Task brief — Reproduce the line that holds "- Modular code" together with all the lines after it up to the end of the entries.

(Beginning of Dataset content)

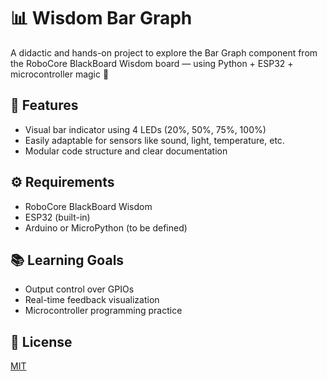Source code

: # 📊 Wisdom Bar Graph

A didactic and hands-on project to explore the Bar Graph component from the RoboCore BlackBoard Wisdom board — using Python + ESP32 + microcontroller magic 💛

## 🚀 Features
- Visual bar indicator using 4 LEDs (20%, 50%, 75%, 100%)
- Easily adaptable for sensors like sound, light, temperature, etc.
- Modular code structure and clear documentation

## ⚙️ Requirements
- RoboCore BlackBoard Wisdom
- ESP32 (built-in)
- Arduino or MicroPython (to be defined)

## 📚 Learning Goals
- Output control over GPIOs
- Real-time feedback visualization
- Microcontroller programming practice

## 🔧 License
[MIT](LICENSE)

(End of Dataset content)

Answer to this task —
- Modular code structure and clear documentation

## ⚙️ Requirements
- RoboCore BlackBoard Wisdom
- ESP32 (built-in)
- Arduino or MicroPython (to be defined)

## 📚 Learning Goals
- Output control over GPIOs
- Real-time feedback visualization
- Microcontroller programming practice

## 🔧 License
[MIT](LICENSE)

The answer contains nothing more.